I hear the influence of 90’s rock bands like Toad The Wet Sprocket and Gin Blossoms. The sound of this record centers around a deep and serious kind of Americana. You’ll hear a lilting organ vibrato on a few of these tracks, along with an Eddie Vedder-like tone and meaningful lyrics. The song “Where You’re Going” has an organ hum and swirl that mixes psychedelia with a country-type of guitar drawl. That is not to say that it is a dark depressing record, because it definitely is not. The first three tracks of the record are upbeat and finely done rock songs. There are snappy drums, excellent harmonies, and light and airy acoustic guitar parts sprinkled throughout the album, but the soul of the record lies in a deeply rooted Americana rock vibe. The band even does a beautiful, natural ballad (“River Town”) that has a banjo and steel guitar country/bluegrass sound. All of the sounds on this record are diverse, but they stay focused and cohesive. I feel that all of the best elements of the band come together perfectly on the song "Born A Rotten Egg." The organ sound is excellent, the simple guitar tone fits the song perfectly, and the song structure is well crafted. “All The Same” is another song that mixes a CCR “Who’ll Stop The Rain” kind of vibe with a classic Gin Blossoms tone. I feel that this is a blend of styles that sums up this band perfectly. The Harmed Brothers have their own sound, and even with the different instrumental diversity, they remain comfortable and distinct inside their songs.

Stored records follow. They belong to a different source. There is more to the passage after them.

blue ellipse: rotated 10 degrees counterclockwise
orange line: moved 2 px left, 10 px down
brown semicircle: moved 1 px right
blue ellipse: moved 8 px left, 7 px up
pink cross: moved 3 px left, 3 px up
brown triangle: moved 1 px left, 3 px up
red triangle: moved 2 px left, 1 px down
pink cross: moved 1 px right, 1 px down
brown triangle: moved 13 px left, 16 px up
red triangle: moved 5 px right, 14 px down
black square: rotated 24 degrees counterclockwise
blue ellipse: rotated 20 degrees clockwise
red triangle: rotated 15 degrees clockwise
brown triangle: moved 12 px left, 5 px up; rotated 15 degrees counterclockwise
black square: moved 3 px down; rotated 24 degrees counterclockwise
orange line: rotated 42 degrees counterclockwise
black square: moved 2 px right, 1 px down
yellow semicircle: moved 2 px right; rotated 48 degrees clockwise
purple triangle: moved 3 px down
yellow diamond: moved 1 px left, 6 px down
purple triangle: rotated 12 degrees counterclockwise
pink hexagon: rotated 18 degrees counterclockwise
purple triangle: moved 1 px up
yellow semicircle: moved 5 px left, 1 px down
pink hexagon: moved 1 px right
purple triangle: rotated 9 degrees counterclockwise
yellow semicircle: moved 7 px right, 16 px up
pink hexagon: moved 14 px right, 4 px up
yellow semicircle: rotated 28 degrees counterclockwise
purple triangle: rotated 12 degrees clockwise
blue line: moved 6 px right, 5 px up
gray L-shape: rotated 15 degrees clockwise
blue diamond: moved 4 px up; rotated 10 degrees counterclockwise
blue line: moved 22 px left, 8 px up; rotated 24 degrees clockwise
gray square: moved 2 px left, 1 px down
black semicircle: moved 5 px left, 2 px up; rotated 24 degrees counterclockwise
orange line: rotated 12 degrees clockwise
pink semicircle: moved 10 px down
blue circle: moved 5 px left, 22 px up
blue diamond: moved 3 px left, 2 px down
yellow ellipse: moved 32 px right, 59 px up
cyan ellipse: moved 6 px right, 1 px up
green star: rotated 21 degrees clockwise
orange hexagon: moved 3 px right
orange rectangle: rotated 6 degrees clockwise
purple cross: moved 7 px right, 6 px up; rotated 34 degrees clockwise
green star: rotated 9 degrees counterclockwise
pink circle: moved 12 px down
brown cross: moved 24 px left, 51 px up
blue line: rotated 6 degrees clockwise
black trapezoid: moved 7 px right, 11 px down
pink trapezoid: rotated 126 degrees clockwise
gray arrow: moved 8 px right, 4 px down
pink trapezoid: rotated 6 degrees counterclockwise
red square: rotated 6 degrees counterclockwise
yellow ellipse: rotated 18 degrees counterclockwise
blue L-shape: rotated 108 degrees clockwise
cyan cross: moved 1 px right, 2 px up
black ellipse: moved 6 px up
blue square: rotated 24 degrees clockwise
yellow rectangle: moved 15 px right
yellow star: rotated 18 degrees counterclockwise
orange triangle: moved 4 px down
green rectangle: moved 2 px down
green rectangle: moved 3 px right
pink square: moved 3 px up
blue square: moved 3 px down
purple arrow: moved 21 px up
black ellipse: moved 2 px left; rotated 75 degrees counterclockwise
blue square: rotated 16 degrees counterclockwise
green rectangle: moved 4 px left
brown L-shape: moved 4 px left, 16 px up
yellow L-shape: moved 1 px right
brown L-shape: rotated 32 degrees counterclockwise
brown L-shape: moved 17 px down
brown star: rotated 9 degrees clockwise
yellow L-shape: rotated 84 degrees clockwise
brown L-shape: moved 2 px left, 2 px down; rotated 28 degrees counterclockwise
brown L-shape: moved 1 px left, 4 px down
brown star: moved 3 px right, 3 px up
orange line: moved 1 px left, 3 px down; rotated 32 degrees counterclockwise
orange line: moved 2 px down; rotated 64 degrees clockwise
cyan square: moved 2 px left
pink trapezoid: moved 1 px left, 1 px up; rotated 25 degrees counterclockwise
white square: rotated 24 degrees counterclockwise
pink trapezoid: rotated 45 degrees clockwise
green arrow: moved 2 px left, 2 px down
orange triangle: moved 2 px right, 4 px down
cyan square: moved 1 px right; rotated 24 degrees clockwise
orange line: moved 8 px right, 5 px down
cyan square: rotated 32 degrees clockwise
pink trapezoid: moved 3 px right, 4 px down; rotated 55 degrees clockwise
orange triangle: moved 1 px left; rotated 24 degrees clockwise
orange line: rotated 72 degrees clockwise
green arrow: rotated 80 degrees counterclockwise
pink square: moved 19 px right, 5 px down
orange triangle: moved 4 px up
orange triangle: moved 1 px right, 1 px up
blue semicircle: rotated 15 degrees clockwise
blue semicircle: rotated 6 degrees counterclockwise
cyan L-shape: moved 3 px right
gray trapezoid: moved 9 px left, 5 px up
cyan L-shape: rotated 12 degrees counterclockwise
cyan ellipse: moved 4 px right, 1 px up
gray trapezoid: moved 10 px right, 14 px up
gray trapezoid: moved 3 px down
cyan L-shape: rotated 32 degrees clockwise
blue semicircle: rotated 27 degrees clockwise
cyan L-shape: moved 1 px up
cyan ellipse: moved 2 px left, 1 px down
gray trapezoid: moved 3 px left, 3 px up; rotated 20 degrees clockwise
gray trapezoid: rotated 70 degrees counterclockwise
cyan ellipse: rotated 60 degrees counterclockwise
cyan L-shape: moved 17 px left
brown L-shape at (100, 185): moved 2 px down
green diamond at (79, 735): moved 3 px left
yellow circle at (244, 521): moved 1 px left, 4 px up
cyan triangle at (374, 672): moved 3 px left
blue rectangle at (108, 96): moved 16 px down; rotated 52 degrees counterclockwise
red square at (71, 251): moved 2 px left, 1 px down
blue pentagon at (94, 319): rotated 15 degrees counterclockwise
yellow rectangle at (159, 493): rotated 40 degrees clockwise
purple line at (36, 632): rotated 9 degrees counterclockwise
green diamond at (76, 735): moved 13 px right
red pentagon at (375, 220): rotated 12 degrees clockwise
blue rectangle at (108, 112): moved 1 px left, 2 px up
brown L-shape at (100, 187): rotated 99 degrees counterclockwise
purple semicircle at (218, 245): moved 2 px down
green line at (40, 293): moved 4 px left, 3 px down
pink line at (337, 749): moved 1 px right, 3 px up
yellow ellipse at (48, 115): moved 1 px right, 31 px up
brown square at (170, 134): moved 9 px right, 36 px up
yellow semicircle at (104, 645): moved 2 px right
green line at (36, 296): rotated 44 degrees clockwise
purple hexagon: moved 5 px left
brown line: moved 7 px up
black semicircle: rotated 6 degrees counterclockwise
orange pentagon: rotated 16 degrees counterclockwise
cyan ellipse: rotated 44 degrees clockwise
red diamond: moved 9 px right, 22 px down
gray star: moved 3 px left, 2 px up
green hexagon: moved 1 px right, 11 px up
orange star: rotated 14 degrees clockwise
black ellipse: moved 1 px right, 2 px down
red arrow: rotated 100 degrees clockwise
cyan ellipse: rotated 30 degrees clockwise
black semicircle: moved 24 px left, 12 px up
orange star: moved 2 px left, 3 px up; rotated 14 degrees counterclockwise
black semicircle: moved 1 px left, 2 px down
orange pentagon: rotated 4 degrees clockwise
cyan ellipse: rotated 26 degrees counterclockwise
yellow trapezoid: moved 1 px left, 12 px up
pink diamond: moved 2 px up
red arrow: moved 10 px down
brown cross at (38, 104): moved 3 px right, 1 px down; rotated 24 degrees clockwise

Like any healthy relationship, there are a few things that The Harmed Brothers do that I just kind of bite my tongue or grit my teeth. “Where You’re Going” is a little bit out of range for me, and I don’t love the Johnny Cash-like tone of “Time,” but it’s like my wife using her fork to push her peas onto her spoon to eat them. It kinda irks me, but I still love her. And who knows, maybe it’s me that doesn’t know how to eat peas.